Yes. Hyperdynamic circulation and many features of cirrhotic cardiomyopathy often improve months after successful liver transplant. PoPH may persist without targeted therapy; HPS usually improves.
Next steps if you’re a hospitalist or ICU clinician:
- Set a daily hemodynamic bundle: MAP, weight, I/O, electrolytes, QTc, NT‑proBNP.
- Write a “QT‑risk” column on the med list and prune where possible.
- Order an echo early in any decompensation; repeat after stabilization if findings and symptoms don’t line up.
- Loop in hepatology and cardiology early for TIPS/transplant candidates or suspected PoPH/HPS.

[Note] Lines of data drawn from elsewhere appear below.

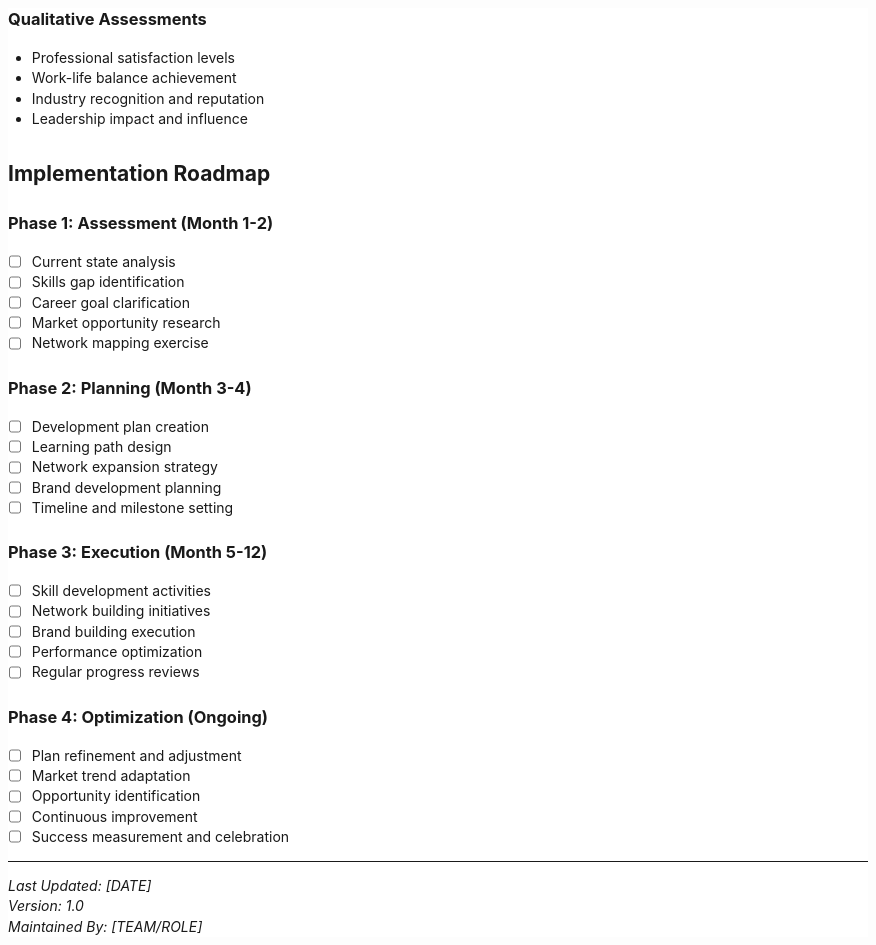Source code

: ### Qualitative Assessments
- Professional satisfaction levels
- Work-life balance achievement
- Industry recognition and reputation
- Leadership impact and influence

## Implementation Roadmap

### Phase 1: Assessment (Month 1-2)
- [ ] Current state analysis
- [ ] Skills gap identification
- [ ] Career goal clarification
- [ ] Market opportunity research
- [ ] Network mapping exercise

### Phase 2: Planning (Month 3-4)
- [ ] Development plan creation
- [ ] Learning path design
- [ ] Network expansion strategy
- [ ] Brand development planning
- [ ] Timeline and milestone setting

### Phase 3: Execution (Month 5-12)
- [ ] Skill development activities
- [ ] Network building initiatives
- [ ] Brand building execution
- [ ] Performance optimization
- [ ] Regular progress reviews

### Phase 4: Optimization (Ongoing)
- [ ] Plan refinement and adjustment
- [ ] Market trend adaptation
- [ ] Opportunity identification
- [ ] Continuous improvement
- [ ] Success measurement and celebration

---
*Last Updated: [DATE]*  
*Version: 1.0*  
*Maintained By: [TEAM/ROLE]*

Next steps if you’re a patient or caregiver:
- Ask your team what your blood pressure target is and how they’re balancing fluids and diuretics.
- Keep a daily log: weight, swelling, shortness of breath, and meds.
- Bring up any new dizziness, palpitations, or fainting quickly-these may be rhythm or pressure issues.
Bottom line: the heart usually isn’t the first domino to fall in liver failure, but it’s always in the blast radius. If you track tone (MAP), volume (edema, JVP), and rhythm (QTc, electrolytes) while fixing the trigger, you’ll keep most patients on the rails. And if a big procedure is on the horizon, screen the circulation up front so it’s a non‑event for the heart.